* [Try it]:
Within the records, which lines hold the string "более"? Report each one by copying it.

* [Records supplied]:
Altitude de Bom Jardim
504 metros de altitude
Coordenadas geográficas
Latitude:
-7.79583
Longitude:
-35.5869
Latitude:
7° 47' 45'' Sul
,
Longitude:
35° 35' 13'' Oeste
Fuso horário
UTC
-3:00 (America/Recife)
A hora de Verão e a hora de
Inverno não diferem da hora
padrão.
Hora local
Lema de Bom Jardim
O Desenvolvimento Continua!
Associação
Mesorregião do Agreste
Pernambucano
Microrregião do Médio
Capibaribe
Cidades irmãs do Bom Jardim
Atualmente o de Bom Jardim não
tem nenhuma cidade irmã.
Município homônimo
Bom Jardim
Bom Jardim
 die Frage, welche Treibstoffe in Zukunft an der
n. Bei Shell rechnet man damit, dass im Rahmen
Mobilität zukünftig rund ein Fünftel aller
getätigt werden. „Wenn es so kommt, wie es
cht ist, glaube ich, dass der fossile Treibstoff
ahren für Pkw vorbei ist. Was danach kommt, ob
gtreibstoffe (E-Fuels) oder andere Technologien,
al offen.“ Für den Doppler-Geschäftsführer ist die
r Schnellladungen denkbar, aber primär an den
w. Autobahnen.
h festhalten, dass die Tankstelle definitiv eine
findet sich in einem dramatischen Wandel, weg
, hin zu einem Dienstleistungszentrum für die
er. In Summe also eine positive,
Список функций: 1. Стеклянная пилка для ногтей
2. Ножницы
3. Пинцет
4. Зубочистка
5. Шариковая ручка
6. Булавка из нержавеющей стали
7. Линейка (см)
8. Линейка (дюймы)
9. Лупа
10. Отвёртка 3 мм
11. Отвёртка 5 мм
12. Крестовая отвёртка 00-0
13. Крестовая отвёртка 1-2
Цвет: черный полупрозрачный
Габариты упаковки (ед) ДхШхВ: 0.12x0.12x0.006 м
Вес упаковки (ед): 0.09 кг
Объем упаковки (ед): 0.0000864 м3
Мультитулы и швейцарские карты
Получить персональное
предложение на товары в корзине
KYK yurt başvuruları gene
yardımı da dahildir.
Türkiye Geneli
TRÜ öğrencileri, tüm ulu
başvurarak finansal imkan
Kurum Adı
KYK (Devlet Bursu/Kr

==

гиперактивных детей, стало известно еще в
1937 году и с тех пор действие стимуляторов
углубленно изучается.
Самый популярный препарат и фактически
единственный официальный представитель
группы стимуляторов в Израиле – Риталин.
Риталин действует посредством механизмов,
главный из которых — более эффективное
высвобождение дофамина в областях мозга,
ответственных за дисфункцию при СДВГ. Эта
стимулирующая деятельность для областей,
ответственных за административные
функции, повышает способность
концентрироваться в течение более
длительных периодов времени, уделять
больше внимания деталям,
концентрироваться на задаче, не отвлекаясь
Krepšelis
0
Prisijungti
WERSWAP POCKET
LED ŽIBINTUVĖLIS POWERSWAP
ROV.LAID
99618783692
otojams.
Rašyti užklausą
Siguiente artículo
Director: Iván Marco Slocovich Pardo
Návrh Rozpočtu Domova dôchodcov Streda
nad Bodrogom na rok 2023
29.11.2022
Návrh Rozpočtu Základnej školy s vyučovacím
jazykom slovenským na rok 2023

* [Output below]:
главный из которых — более эффективное
концентрироваться в течение более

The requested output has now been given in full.